[[ DATA SHOWN, beginning ]]

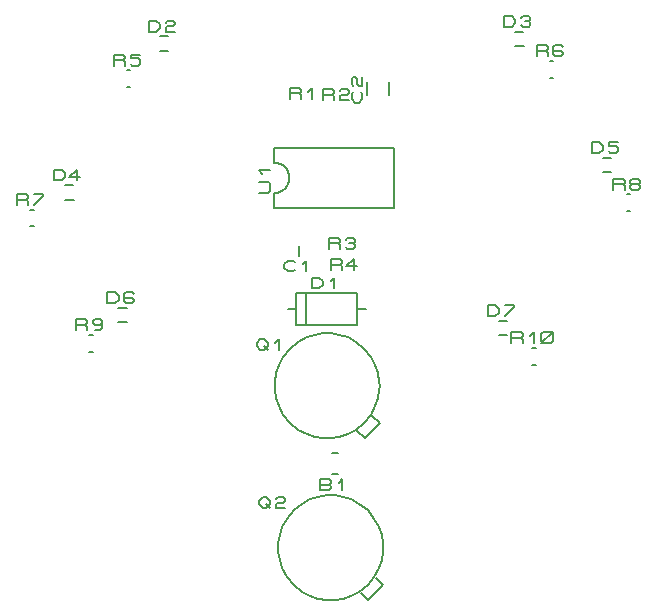
<source format=gbr>
G04 PROTEUS RS274X GERBER FILE*
%FSLAX45Y45*%
%MOMM*%
G01*
%ADD20C,0.203200*%
%ADD21C,0.200000*%
%TD.AperFunction*%
D20*
X+404500Y-3980000D02*
X+403120Y-3945001D01*
X+391921Y-3875001D01*
X+368602Y-3805001D01*
X+330885Y-3735001D01*
X+273619Y-3665003D01*
X+203619Y-3608207D01*
X+133619Y-3570810D01*
X+63619Y-3547746D01*
X-6381Y-3536773D01*
X-40000Y-3535500D01*
X-484500Y-3980000D02*
X-483120Y-3945001D01*
X-471921Y-3875001D01*
X-448602Y-3805001D01*
X-410885Y-3735001D01*
X-353619Y-3665003D01*
X-283619Y-3608207D01*
X-213619Y-3570810D01*
X-143619Y-3547746D01*
X-73619Y-3536773D01*
X-40000Y-3535500D01*
X-484500Y-3980000D02*
X-483120Y-4014999D01*
X-471921Y-4084999D01*
X-448602Y-4154999D01*
X-410885Y-4224999D01*
X-353619Y-4294997D01*
X-283619Y-4351793D01*
X-213619Y-4389190D01*
X-143619Y-4412254D01*
X-73619Y-4423227D01*
X-40000Y-4424500D01*
X+404500Y-3980000D02*
X+403120Y-4014999D01*
X+391921Y-4084999D01*
X+368602Y-4154999D01*
X+330885Y-4224999D01*
X+273619Y-4294997D01*
X+203619Y-4351793D01*
X+133619Y-4389190D01*
X+63619Y-4412254D01*
X-6381Y-4423227D01*
X-40000Y-4424500D01*
X+214000Y-4361000D02*
X+277500Y-4424500D01*
X+404500Y-4297500D01*
X+341000Y-4234000D01*
X-637000Y-3613900D02*
X-605250Y-3583420D01*
X-573500Y-3583420D01*
X-541750Y-3613900D01*
X-541750Y-3644380D01*
X-573500Y-3674860D01*
X-605250Y-3674860D01*
X-637000Y-3644380D01*
X-637000Y-3613900D01*
X-573500Y-3644380D02*
X-541750Y-3674860D01*
X-478250Y-3613900D02*
X-446500Y-3583420D01*
X-446500Y-3674860D01*
X+434500Y-5350000D02*
X+433120Y-5315001D01*
X+421921Y-5245001D01*
X+398602Y-5175001D01*
X+360885Y-5105001D01*
X+303619Y-5035003D01*
X+233619Y-4978207D01*
X+163619Y-4940810D01*
X+93619Y-4917746D01*
X+23619Y-4906773D01*
X-10000Y-4905500D01*
X-454500Y-5350000D02*
X-453120Y-5315001D01*
X-441921Y-5245001D01*
X-418602Y-5175001D01*
X-380885Y-5105001D01*
X-323619Y-5035003D01*
X-253619Y-4978207D01*
X-183619Y-4940810D01*
X-113619Y-4917746D01*
X-43619Y-4906773D01*
X-10000Y-4905500D01*
X-454500Y-5350000D02*
X-453120Y-5384999D01*
X-441921Y-5454999D01*
X-418602Y-5524999D01*
X-380885Y-5594999D01*
X-323619Y-5664997D01*
X-253619Y-5721793D01*
X-183619Y-5759190D01*
X-113619Y-5782254D01*
X-43619Y-5793227D01*
X-10000Y-5794500D01*
X+434500Y-5350000D02*
X+433120Y-5384999D01*
X+421921Y-5454999D01*
X+398602Y-5524999D01*
X+360885Y-5594999D01*
X+303619Y-5664997D01*
X+233619Y-5721793D01*
X+163619Y-5759190D01*
X+93619Y-5782254D01*
X+23619Y-5793227D01*
X-10000Y-5794500D01*
X+244000Y-5731000D02*
X+307500Y-5794500D01*
X+434500Y-5667500D01*
X+371000Y-5604000D01*
X-617000Y-4953900D02*
X-585250Y-4923420D01*
X-553500Y-4923420D01*
X-521750Y-4953900D01*
X-521750Y-4984380D01*
X-553500Y-5014860D01*
X-585250Y-5014860D01*
X-617000Y-4984380D01*
X-617000Y-4953900D01*
X-553500Y-4984380D02*
X-521750Y-5014860D01*
X-474125Y-4938660D02*
X-458250Y-4923420D01*
X-410625Y-4923420D01*
X-394750Y-4938660D01*
X-394750Y-4953900D01*
X-410625Y-4969140D01*
X-458250Y-4969140D01*
X-474125Y-4984380D01*
X-474125Y-5014860D01*
X-394750Y-5014860D01*
X-487000Y-2092000D02*
X-487000Y-1965000D01*
X+529000Y-1965000D01*
X+529000Y-2473000D01*
X-487000Y-2473000D01*
X-487000Y-2346000D01*
X-360000Y-2219000D02*
X-362436Y-2193124D01*
X-369485Y-2169152D01*
X-380762Y-2147562D01*
X-395878Y-2128830D01*
X-414446Y-2113431D01*
X-436081Y-2101842D01*
X-460394Y-2094540D01*
X-487000Y-2092000D01*
X-360000Y-2219000D02*
X-362436Y-2245606D01*
X-369485Y-2269919D01*
X-380762Y-2291554D01*
X-395878Y-2310122D01*
X-414446Y-2325238D01*
X-436081Y-2336515D01*
X-460394Y-2343564D01*
X-487000Y-2346000D01*
X-619080Y-2346000D02*
X-542880Y-2346000D01*
X-527640Y-2330125D01*
X-527640Y-2266625D01*
X-542880Y-2250750D01*
X-619080Y-2250750D01*
X-588600Y-2187250D02*
X-619080Y-2155500D01*
X-527640Y-2155500D01*
X-357000Y-1549520D02*
X-357000Y-1458080D01*
X-277625Y-1458080D01*
X-261750Y-1473320D01*
X-261750Y-1488560D01*
X-277625Y-1503800D01*
X-357000Y-1503800D01*
X-277625Y-1503800D02*
X-261750Y-1519040D01*
X-261750Y-1549520D01*
X-198250Y-1488560D02*
X-166500Y-1458080D01*
X-166500Y-1549520D01*
X-77000Y-1559520D02*
X-77000Y-1468080D01*
X+2375Y-1468080D01*
X+18250Y-1483320D01*
X+18250Y-1498560D01*
X+2375Y-1513800D01*
X-77000Y-1513800D01*
X+2375Y-1513800D02*
X+18250Y-1529040D01*
X+18250Y-1559520D01*
X+65875Y-1483320D02*
X+81750Y-1468080D01*
X+129375Y-1468080D01*
X+145250Y-1483320D01*
X+145250Y-1498560D01*
X+129375Y-1513800D01*
X+81750Y-1513800D01*
X+65875Y-1529040D01*
X+65875Y-1559520D01*
X+145250Y-1559520D01*
X-27000Y-2819520D02*
X-27000Y-2728080D01*
X+52375Y-2728080D01*
X+68250Y-2743320D01*
X+68250Y-2758560D01*
X+52375Y-2773800D01*
X-27000Y-2773800D01*
X+52375Y-2773800D02*
X+68250Y-2789040D01*
X+68250Y-2819520D01*
X+115875Y-2743320D02*
X+131750Y-2728080D01*
X+179375Y-2728080D01*
X+195250Y-2743320D01*
X+195250Y-2758560D01*
X+179375Y-2773800D01*
X+195250Y-2789040D01*
X+195250Y-2804280D01*
X+179375Y-2819520D01*
X+131750Y-2819520D01*
X+115875Y-2804280D01*
X+147625Y-2773800D02*
X+179375Y-2773800D01*
X-7000Y-2999520D02*
X-7000Y-2908080D01*
X+72375Y-2908080D01*
X+88250Y-2923320D01*
X+88250Y-2938560D01*
X+72375Y-2953800D01*
X-7000Y-2953800D01*
X+72375Y-2953800D02*
X+88250Y-2969040D01*
X+88250Y-2999520D01*
X+215250Y-2969040D02*
X+120000Y-2969040D01*
X+183500Y-2908080D01*
X+183500Y-2999520D01*
D21*
X-1735000Y-1450000D02*
X-1705000Y-1450000D01*
X-1735000Y-1310000D02*
X-1705000Y-1310000D01*
D20*
X-1847000Y-1269520D02*
X-1847000Y-1178080D01*
X-1767625Y-1178080D01*
X-1751750Y-1193320D01*
X-1751750Y-1208560D01*
X-1767625Y-1223800D01*
X-1847000Y-1223800D01*
X-1767625Y-1223800D02*
X-1751750Y-1239040D01*
X-1751750Y-1269520D01*
X-1624750Y-1178080D02*
X-1704125Y-1178080D01*
X-1704125Y-1208560D01*
X-1640625Y-1208560D01*
X-1624750Y-1223800D01*
X-1624750Y-1254280D01*
X-1640625Y-1269520D01*
X-1688250Y-1269520D01*
X-1704125Y-1254280D01*
D21*
X+1845000Y-1370000D02*
X+1875000Y-1370000D01*
X+1845000Y-1230000D02*
X+1875000Y-1230000D01*
D20*
X+1733000Y-1189520D02*
X+1733000Y-1098080D01*
X+1812375Y-1098080D01*
X+1828250Y-1113320D01*
X+1828250Y-1128560D01*
X+1812375Y-1143800D01*
X+1733000Y-1143800D01*
X+1812375Y-1143800D02*
X+1828250Y-1159040D01*
X+1828250Y-1189520D01*
X+1955250Y-1113320D02*
X+1939375Y-1098080D01*
X+1891750Y-1098080D01*
X+1875875Y-1113320D01*
X+1875875Y-1174280D01*
X+1891750Y-1189520D01*
X+1939375Y-1189520D01*
X+1955250Y-1174280D01*
X+1955250Y-1159040D01*
X+1939375Y-1143800D01*
X+1875875Y-1143800D01*
D21*
X-2555000Y-2630000D02*
X-2525000Y-2630000D01*
X-2555000Y-2490000D02*
X-2525000Y-2490000D01*
D20*
X-2667000Y-2449520D02*
X-2667000Y-2358080D01*
X-2587625Y-2358080D01*
X-2571750Y-2373320D01*
X-2571750Y-2388560D01*
X-2587625Y-2403800D01*
X-2667000Y-2403800D01*
X-2587625Y-2403800D02*
X-2571750Y-2419040D01*
X-2571750Y-2449520D01*
X-2524125Y-2358080D02*
X-2444750Y-2358080D01*
X-2444750Y-2373320D01*
X-2524125Y-2449520D01*
D21*
X+2495000Y-2500000D02*
X+2525000Y-2500000D01*
X+2495000Y-2360000D02*
X+2525000Y-2360000D01*
D20*
X+2383000Y-2319520D02*
X+2383000Y-2228080D01*
X+2462375Y-2228080D01*
X+2478250Y-2243320D01*
X+2478250Y-2258560D01*
X+2462375Y-2273800D01*
X+2383000Y-2273800D01*
X+2462375Y-2273800D02*
X+2478250Y-2289040D01*
X+2478250Y-2319520D01*
X+2541750Y-2273800D02*
X+2525875Y-2258560D01*
X+2525875Y-2243320D01*
X+2541750Y-2228080D01*
X+2589375Y-2228080D01*
X+2605250Y-2243320D01*
X+2605250Y-2258560D01*
X+2589375Y-2273800D01*
X+2541750Y-2273800D01*
X+2525875Y-2289040D01*
X+2525875Y-2304280D01*
X+2541750Y-2319520D01*
X+2589375Y-2319520D01*
X+2605250Y-2304280D01*
X+2605250Y-2289040D01*
X+2589375Y-2273800D01*
D21*
X-2055000Y-3690000D02*
X-2025000Y-3690000D01*
X-2055000Y-3550000D02*
X-2025000Y-3550000D01*
D20*
X-2167000Y-3509520D02*
X-2167000Y-3418080D01*
X-2087625Y-3418080D01*
X-2071750Y-3433320D01*
X-2071750Y-3448560D01*
X-2087625Y-3463800D01*
X-2167000Y-3463800D01*
X-2087625Y-3463800D02*
X-2071750Y-3479040D01*
X-2071750Y-3509520D01*
X-1944750Y-3448560D02*
X-1960625Y-3463800D01*
X-2008250Y-3463800D01*
X-2024125Y-3448560D01*
X-2024125Y-3433320D01*
X-2008250Y-3418080D01*
X-1960625Y-3418080D01*
X-1944750Y-3433320D01*
X-1944750Y-3494280D01*
X-1960625Y-3509520D01*
X-2008250Y-3509520D01*
D21*
X+1695000Y-3800000D02*
X+1725000Y-3800000D01*
X+1695000Y-3660000D02*
X+1725000Y-3660000D01*
D20*
X+1519500Y-3619520D02*
X+1519500Y-3528080D01*
X+1598875Y-3528080D01*
X+1614750Y-3543320D01*
X+1614750Y-3558560D01*
X+1598875Y-3573800D01*
X+1519500Y-3573800D01*
X+1598875Y-3573800D02*
X+1614750Y-3589040D01*
X+1614750Y-3619520D01*
X+1678250Y-3558560D02*
X+1710000Y-3528080D01*
X+1710000Y-3619520D01*
X+1773500Y-3604280D02*
X+1773500Y-3543320D01*
X+1789375Y-3528080D01*
X+1852875Y-3528080D01*
X+1868750Y-3543320D01*
X+1868750Y-3604280D01*
X+1852875Y-3619520D01*
X+1789375Y-3619520D01*
X+1773500Y-3604280D01*
X+1773500Y-3619520D02*
X+1868750Y-3528080D01*
X-1456340Y-1021580D02*
X-1387760Y-1021580D01*
X-1456340Y-1143500D02*
X-1385220Y-1143500D01*
X-1550320Y-980940D02*
X-1550320Y-889500D01*
X-1486820Y-889500D01*
X-1455070Y-919980D01*
X-1455070Y-950460D01*
X-1486820Y-980940D01*
X-1550320Y-980940D01*
X-1407445Y-904740D02*
X-1391570Y-889500D01*
X-1343945Y-889500D01*
X-1328070Y-904740D01*
X-1328070Y-919980D01*
X-1343945Y-935220D01*
X-1391570Y-935220D01*
X-1407445Y-950460D01*
X-1407445Y-980940D01*
X-1328070Y-980940D01*
X+1553660Y-981580D02*
X+1622240Y-981580D01*
X+1553660Y-1103500D02*
X+1624780Y-1103500D01*
X+1459680Y-940940D02*
X+1459680Y-849500D01*
X+1523180Y-849500D01*
X+1554930Y-879980D01*
X+1554930Y-910460D01*
X+1523180Y-940940D01*
X+1459680Y-940940D01*
X+1602555Y-864740D02*
X+1618430Y-849500D01*
X+1666055Y-849500D01*
X+1681930Y-864740D01*
X+1681930Y-879980D01*
X+1666055Y-895220D01*
X+1681930Y-910460D01*
X+1681930Y-925700D01*
X+1666055Y-940940D01*
X+1618430Y-940940D01*
X+1602555Y-925700D01*
X+1634305Y-895220D02*
X+1666055Y-895220D01*
X-2256340Y-2281580D02*
X-2187760Y-2281580D01*
X-2256340Y-2403500D02*
X-2185220Y-2403500D01*
X-2350320Y-2240940D02*
X-2350320Y-2149500D01*
X-2286820Y-2149500D01*
X-2255070Y-2179980D01*
X-2255070Y-2210460D01*
X-2286820Y-2240940D01*
X-2350320Y-2240940D01*
X-2128070Y-2210460D02*
X-2223320Y-2210460D01*
X-2159820Y-2149500D01*
X-2159820Y-2240940D01*
X+2293660Y-2051580D02*
X+2362240Y-2051580D01*
X+2293660Y-2173500D02*
X+2364780Y-2173500D01*
X+2199680Y-2010940D02*
X+2199680Y-1919500D01*
X+2263180Y-1919500D01*
X+2294930Y-1949980D01*
X+2294930Y-1980460D01*
X+2263180Y-2010940D01*
X+2199680Y-2010940D01*
X+2421930Y-1919500D02*
X+2342555Y-1919500D01*
X+2342555Y-1949980D01*
X+2406055Y-1949980D01*
X+2421930Y-1965220D01*
X+2421930Y-1995700D01*
X+2406055Y-2010940D01*
X+2358430Y-2010940D01*
X+2342555Y-1995700D01*
X-1806340Y-3321580D02*
X-1737760Y-3321580D01*
X-1806340Y-3443500D02*
X-1735220Y-3443500D01*
X-1900320Y-3280940D02*
X-1900320Y-3189500D01*
X-1836820Y-3189500D01*
X-1805070Y-3219980D01*
X-1805070Y-3250460D01*
X-1836820Y-3280940D01*
X-1900320Y-3280940D01*
X-1678070Y-3204740D02*
X-1693945Y-3189500D01*
X-1741570Y-3189500D01*
X-1757445Y-3204740D01*
X-1757445Y-3265700D01*
X-1741570Y-3280940D01*
X-1693945Y-3280940D01*
X-1678070Y-3265700D01*
X-1678070Y-3250460D01*
X-1693945Y-3235220D01*
X-1757445Y-3235220D01*
X+1413660Y-3431580D02*
X+1482240Y-3431580D01*
X+1413660Y-3553500D02*
X+1484780Y-3553500D01*
X+1319680Y-3390940D02*
X+1319680Y-3299500D01*
X+1383180Y-3299500D01*
X+1414930Y-3329980D01*
X+1414930Y-3360460D01*
X+1383180Y-3390940D01*
X+1319680Y-3390940D01*
X+1462555Y-3299500D02*
X+1541930Y-3299500D01*
X+1541930Y-3314740D01*
X+1462555Y-3390940D01*
X+50000Y-4730000D02*
X+0Y-4730000D01*
X+50000Y-4550000D02*
X+0Y-4550000D01*
X-102000Y-4862080D02*
X-102000Y-4770640D01*
X-22625Y-4770640D01*
X-6750Y-4785880D01*
X-6750Y-4801120D01*
X-22625Y-4816360D01*
X-6750Y-4831600D01*
X-6750Y-4846840D01*
X-22625Y-4862080D01*
X-102000Y-4862080D01*
X-102000Y-4816360D02*
X-22625Y-4816360D01*
X+56750Y-4801120D02*
X+88500Y-4770640D01*
X+88500Y-4862080D01*
X-301080Y-3462080D02*
X+217080Y-3462080D01*
X+217080Y-3195380D01*
X-301080Y-3195380D01*
X-301080Y-3462080D01*
X-219800Y-3197920D02*
X-219800Y-3459540D01*
X-372200Y-3330000D02*
X-301080Y-3330000D01*
X+217080Y-3330000D02*
X+288200Y-3330000D01*
X-169000Y-3154740D02*
X-169000Y-3063300D01*
X-105500Y-3063300D01*
X-73750Y-3093780D01*
X-73750Y-3124260D01*
X-105500Y-3154740D01*
X-169000Y-3154740D01*
X-10250Y-3093780D02*
X+21500Y-3063300D01*
X+21500Y-3154740D01*
D21*
X-280000Y-2880000D02*
X-280000Y-2800000D01*
D20*
X-311750Y-2996680D02*
X-327625Y-3011920D01*
X-375250Y-3011920D01*
X-407000Y-2981440D01*
X-407000Y-2950960D01*
X-375250Y-2920480D01*
X-327625Y-2920480D01*
X-311750Y-2935720D01*
X-248250Y-2950960D02*
X-216500Y-2920480D01*
X-216500Y-3011920D01*
D21*
X+480000Y-1515000D02*
X+480000Y-1405000D01*
X+300000Y-1515000D02*
X+300000Y-1405000D01*
D20*
X+244280Y-1491750D02*
X+259520Y-1507625D01*
X+259520Y-1555250D01*
X+229040Y-1587000D01*
X+198560Y-1587000D01*
X+168080Y-1555250D01*
X+168080Y-1507625D01*
X+183320Y-1491750D01*
X+183320Y-1444125D02*
X+168080Y-1428250D01*
X+168080Y-1380625D01*
X+183320Y-1364750D01*
X+198560Y-1364750D01*
X+213800Y-1380625D01*
X+213800Y-1428250D01*
X+229040Y-1444125D01*
X+259520Y-1444125D01*
X+259520Y-1364750D01*
M02*

</source>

[[ DATA SHOWN, end ]]

# [YOUR OBJECTIVE]
Using the data above, reproduce exactly the lines from the line that contains "X-605250Y-3583420D01*" through the line that contains "X-253619Y-4978207D01*", including both.

# [YOUR RESPONSE]
X-605250Y-3583420D01*
X-573500Y-3583420D01*
X-541750Y-3613900D01*
X-541750Y-3644380D01*
X-573500Y-3674860D01*
X-605250Y-3674860D01*
X-637000Y-3644380D01*
X-637000Y-3613900D01*
X-573500Y-3644380D02*
X-541750Y-3674860D01*
X-478250Y-3613900D02*
X-446500Y-3583420D01*
X-446500Y-3674860D01*
X+434500Y-5350000D02*
X+433120Y-5315001D01*
X+421921Y-5245001D01*
X+398602Y-5175001D01*
X+360885Y-5105001D01*
X+303619Y-5035003D01*
X+233619Y-4978207D01*
X+163619Y-4940810D01*
X+93619Y-4917746D01*
X+23619Y-4906773D01*
X-10000Y-4905500D01*
X-454500Y-5350000D02*
X-453120Y-5315001D01*
X-441921Y-5245001D01*
X-418602Y-5175001D01*
X-380885Y-5105001D01*
X-323619Y-5035003D01*
X-253619Y-4978207D01*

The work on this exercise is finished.